Extrait du document
|---|

D'autre part, on retrouve en altitude des restes d'anciens poljiès recoupés par l'érosion actuelle, notamment la dépression des "Lacs" entre Saint Martin et Saint Pancrace et la dépression sommitale du Mont Galian, qui devaient correspondre à des réseaux karstiques ayant fonctionné pendant la phase distensive ayant suivi les mouvements chevauchants au Miocène.
Seul le réseau de Sainte Thècle apparaît plus récent : sa mise en place a dû débuter avec la distension ayant suivi la poussée messinienne venue du nord-est, en même temps que le soulèvement du Mont Agel entraînait le rajeunissement des réseaux du Larvotto et de Cabbé.
5.3.1.Aire d'alimentation du réseau de Cabbé
Elle est déterminée par
l'axe anticlinal du Seuillet - Malpas - Cap Martin.
Elle est limitée latéralement par les barrières imperméables des marnes
du Cénomanien, à l'ouest vers le synforme de Fontbonne (D) et à l'est vers le
bassin paléogène de Menton qui se trouve ainsi isolé du massif du Mont Agel.

|---|

Enregistrements

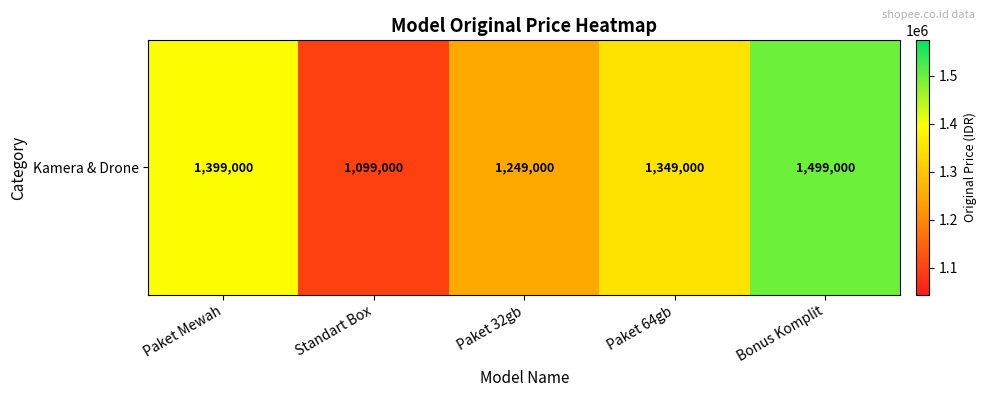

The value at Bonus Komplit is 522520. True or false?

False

|---|

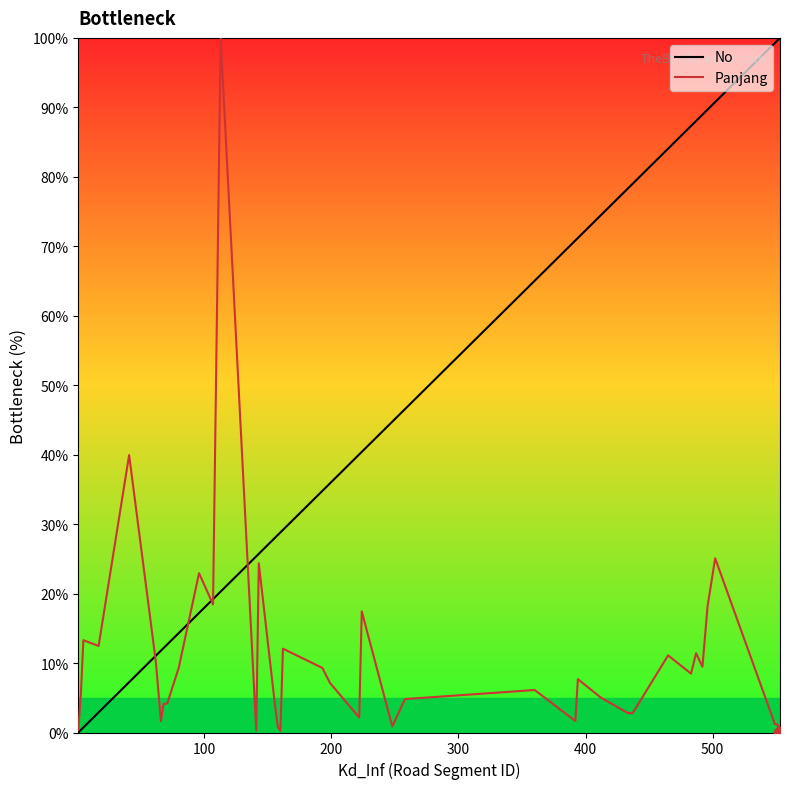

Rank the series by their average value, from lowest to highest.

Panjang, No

|---|

Consigne
Recopiez sans modification le passage de l'extrait sur les réseaux karstiques qui débute aux mots « Elle est limitée » et se termine après « du Mont Agel. ».

Réponse
Elle est limitée latéralement par les barrières imperméables des marnes
du Cénomanien, à l'ouest vers le synforme de Fontbonne (D) et à l'est vers le
bassin paléogène de Menton qui se trouve ainsi isolé du massif du Mont Agel.